Source document →
§ §

Refugees arriving last month in Munich.
Michael Fabricius

-OpEd-

BERLIN — German authorities are now trying in every possible way to come up with solutions for sheltering the wave of refugees entering our country. But that has somehow led the state to threaten the suspension basic rights of property and ownership.

The federal government does its best to foster optimism. German Chancellor Angela Merkel, and her Interior Minister Thomas de Maizière, insist that the challenges that come with the wave of refugees can be met. One can imagine that Merkel is not only thinking of public institutions, but also humanitarian organizations such as the Red Cross, as well as the commitment of individual volunteers.

But today it has gone beyond that, and ordinary German citizens and their rights are paying the price. Struggling to cope with how to handle and house the influx of refugees, the state now threatens to suspend the right of ownership.

All over Germany, your property risks being confiscated, due to what is known by zoning law as "Communities' personal requirements." In some case, authorities can justify their action by referring to public safety.

§ §

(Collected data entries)
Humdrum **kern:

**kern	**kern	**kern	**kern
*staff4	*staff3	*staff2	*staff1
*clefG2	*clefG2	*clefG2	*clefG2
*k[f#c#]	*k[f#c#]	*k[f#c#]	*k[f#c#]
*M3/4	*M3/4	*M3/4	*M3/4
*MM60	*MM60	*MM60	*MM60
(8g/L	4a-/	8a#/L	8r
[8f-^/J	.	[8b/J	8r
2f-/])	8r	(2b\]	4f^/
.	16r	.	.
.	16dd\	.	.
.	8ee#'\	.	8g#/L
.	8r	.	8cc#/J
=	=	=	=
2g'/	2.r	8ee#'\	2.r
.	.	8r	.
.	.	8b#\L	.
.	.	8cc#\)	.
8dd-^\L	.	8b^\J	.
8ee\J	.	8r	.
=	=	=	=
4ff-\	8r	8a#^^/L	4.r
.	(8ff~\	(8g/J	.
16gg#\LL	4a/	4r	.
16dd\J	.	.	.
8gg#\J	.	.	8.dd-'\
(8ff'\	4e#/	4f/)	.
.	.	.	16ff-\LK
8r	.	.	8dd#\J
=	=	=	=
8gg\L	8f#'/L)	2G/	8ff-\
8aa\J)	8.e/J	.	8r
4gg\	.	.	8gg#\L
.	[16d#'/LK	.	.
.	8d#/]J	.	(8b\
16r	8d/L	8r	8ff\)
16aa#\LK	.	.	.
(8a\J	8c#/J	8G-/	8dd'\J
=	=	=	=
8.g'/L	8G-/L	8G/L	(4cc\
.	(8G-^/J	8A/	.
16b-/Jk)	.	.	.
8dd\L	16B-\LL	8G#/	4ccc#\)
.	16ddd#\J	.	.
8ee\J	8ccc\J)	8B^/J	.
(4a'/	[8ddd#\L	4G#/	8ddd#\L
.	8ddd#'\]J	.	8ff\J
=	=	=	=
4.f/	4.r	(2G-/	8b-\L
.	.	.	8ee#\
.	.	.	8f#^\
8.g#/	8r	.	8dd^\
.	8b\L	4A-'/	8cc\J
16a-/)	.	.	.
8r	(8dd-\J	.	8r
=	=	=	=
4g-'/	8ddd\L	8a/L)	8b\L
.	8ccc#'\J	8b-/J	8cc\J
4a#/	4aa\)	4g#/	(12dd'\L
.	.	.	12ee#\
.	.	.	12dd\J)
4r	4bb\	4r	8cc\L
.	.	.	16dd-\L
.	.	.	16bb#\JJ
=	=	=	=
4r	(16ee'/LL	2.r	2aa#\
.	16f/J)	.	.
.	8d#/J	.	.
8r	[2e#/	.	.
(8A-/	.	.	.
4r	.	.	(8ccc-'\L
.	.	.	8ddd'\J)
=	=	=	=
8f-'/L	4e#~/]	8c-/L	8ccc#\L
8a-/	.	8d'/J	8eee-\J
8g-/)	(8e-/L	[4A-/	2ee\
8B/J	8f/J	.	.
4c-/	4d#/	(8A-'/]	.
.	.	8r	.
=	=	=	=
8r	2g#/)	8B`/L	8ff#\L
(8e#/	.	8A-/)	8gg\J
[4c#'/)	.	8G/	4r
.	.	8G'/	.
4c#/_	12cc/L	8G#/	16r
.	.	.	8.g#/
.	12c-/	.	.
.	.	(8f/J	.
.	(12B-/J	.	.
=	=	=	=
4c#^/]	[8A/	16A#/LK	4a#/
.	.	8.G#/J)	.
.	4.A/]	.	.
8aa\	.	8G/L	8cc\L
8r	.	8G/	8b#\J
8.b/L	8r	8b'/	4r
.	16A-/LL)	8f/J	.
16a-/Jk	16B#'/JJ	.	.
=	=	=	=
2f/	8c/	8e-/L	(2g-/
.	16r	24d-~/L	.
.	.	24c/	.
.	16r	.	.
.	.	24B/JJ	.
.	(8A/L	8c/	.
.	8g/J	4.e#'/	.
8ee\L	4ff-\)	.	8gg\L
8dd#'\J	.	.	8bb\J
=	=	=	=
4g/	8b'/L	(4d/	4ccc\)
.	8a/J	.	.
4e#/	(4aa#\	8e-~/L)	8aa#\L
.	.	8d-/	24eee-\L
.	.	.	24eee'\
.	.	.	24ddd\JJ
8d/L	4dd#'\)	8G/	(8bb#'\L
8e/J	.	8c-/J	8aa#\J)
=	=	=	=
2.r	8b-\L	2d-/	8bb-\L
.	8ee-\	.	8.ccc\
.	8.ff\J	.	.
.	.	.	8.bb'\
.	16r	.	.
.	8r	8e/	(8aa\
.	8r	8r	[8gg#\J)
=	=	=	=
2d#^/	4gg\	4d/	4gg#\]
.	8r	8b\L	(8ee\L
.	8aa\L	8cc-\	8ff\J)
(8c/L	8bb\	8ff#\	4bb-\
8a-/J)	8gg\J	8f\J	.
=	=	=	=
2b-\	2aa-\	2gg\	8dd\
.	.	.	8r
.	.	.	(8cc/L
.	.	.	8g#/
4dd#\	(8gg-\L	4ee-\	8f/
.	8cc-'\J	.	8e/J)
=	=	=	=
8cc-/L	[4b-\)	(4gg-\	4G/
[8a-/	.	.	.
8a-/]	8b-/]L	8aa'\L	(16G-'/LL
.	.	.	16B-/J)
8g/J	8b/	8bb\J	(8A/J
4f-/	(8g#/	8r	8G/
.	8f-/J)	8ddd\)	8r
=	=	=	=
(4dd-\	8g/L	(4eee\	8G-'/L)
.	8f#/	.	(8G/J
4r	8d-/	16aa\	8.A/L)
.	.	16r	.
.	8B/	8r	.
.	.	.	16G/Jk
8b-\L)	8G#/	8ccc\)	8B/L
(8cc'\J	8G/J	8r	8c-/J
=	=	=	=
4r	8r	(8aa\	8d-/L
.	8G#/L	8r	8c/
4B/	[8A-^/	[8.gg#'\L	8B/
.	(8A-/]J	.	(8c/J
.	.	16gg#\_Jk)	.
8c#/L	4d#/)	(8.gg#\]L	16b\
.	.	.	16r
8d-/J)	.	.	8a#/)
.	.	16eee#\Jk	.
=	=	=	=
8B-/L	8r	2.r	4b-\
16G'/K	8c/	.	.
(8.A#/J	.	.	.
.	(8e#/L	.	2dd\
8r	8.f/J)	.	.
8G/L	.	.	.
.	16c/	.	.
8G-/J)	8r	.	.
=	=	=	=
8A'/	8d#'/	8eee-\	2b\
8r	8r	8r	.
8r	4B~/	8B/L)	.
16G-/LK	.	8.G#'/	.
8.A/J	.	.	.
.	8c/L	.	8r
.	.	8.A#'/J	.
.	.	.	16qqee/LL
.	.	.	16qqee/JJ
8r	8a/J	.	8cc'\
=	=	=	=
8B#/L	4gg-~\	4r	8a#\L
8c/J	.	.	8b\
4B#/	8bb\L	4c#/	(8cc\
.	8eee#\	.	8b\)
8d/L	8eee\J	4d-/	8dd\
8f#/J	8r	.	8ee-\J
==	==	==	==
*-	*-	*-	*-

§ §

The task → Reproduce the full op-ed on refugee housing and property rights in Germany word for word.

Task answer →
Refugees arriving last month in Munich.
Michael Fabricius

-OpEd-

BERLIN — German authorities are now trying in every possible way to come up with solutions for sheltering the wave of refugees entering our country. But that has somehow led the state to threaten the suspension basic rights of property and ownership.

The federal government does its best to foster optimism. German Chancellor Angela Merkel, and her Interior Minister Thomas de Maizière, insist that the challenges that come with the wave of refugees can be met. One can imagine that Merkel is not only thinking of public institutions, but also humanitarian organizations such as the Red Cross, as well as the commitment of individual volunteers.

But today it has gone beyond that, and ordinary German citizens and their rights are paying the price. Struggling to cope with how to handle and house the influx of refugees, the state now threatens to suspend the right of ownership.

All over Germany, your property risks being confiscated, due to what is known by zoning law as "Communities' personal requirements." In some case, authorities can justify their action by referring to public safety.